DATA PROVIDED Start Marker

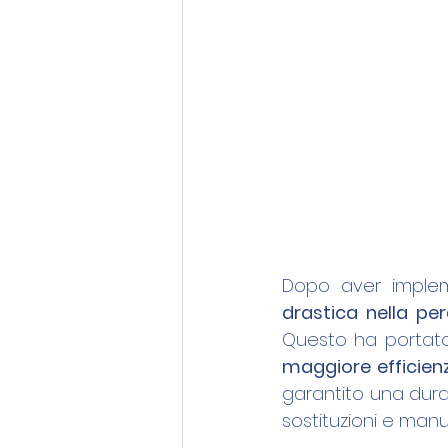
Dopo aver imple
Questo ha portat
maggiore efficien
garantito una durat
sostituzioni e manu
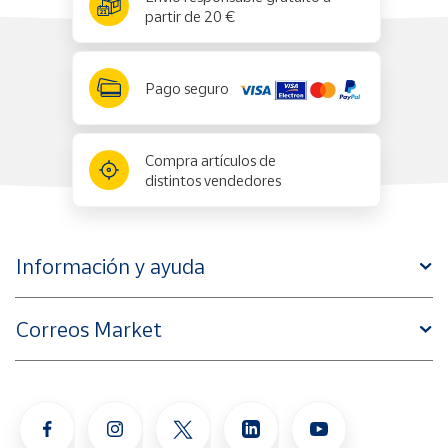
partir de 20 €
Pago seguro
Compra artículos de
distintos vendedores
Información y ayuda
Correos Market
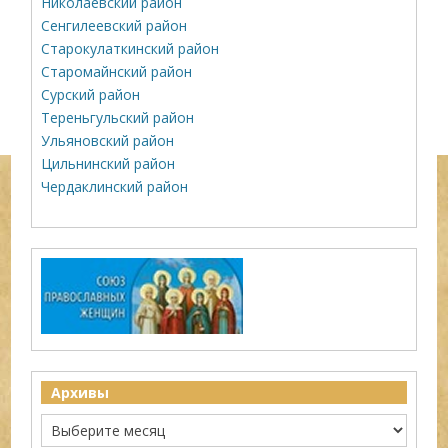
Николаевский район
Сенгилеевский район
Старокулаткинский район
Старомайнский район
Сурский район
Тереньгульский район
Ульяновский район
Цильнинский район
Чердаклинский район
Архивы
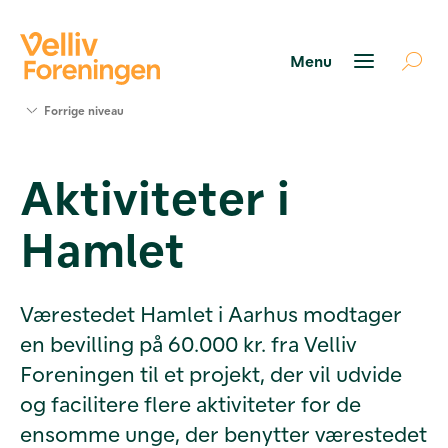
Søg
Forrige niveau
støtte
Projekter
Aktiviteter i
Værktøjer
og viden
Hamlet
Om Velliv
Foreningen
Kontakt
os
Værestedet Hamlet i Aarhus modtager
en bevilling på 60.000 kr. fra Velliv
Foreningen til et projekt, der vil udvide
og facilitere flere aktiviteter for de
ensomme unge, der benytter værestedet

DATA PROVIDED End Marker

_TASK DIRECTIONS:_
Reproduce word for word all the text read from the material above, leaving the pictures out of your answer.

_OUTPUT OF THE EXERCISE:_
Dopo aver imple
Questo ha portat
maggiore efficien
garantito una durat
sostituzioni e manu
partir de 20 €
Pago seguro
Compra artículos de
distintos vendedores
Información y ayuda
Correos Market
Николаевский район
Сенгилеевский район
Старокулаткинский район
Старомайнский район
Сурский район
Тереньгульский район
Ульяновский район
Цильнинский район
Чердаклинский район
Архивы
Søg
Forrige niveau
støtte
Projekter
Aktiviteter i
Værktøjer
og viden
Hamlet
Om Velliv
Foreningen
Kontakt
os
Værestedet Hamlet i Aarhus modtager
en bevilling på 60.000 kr. fra Velliv
Foreningen til et projekt, der vil udvide
og facilitere flere aktiviteter for de
ensomme unge, der benytter værestedet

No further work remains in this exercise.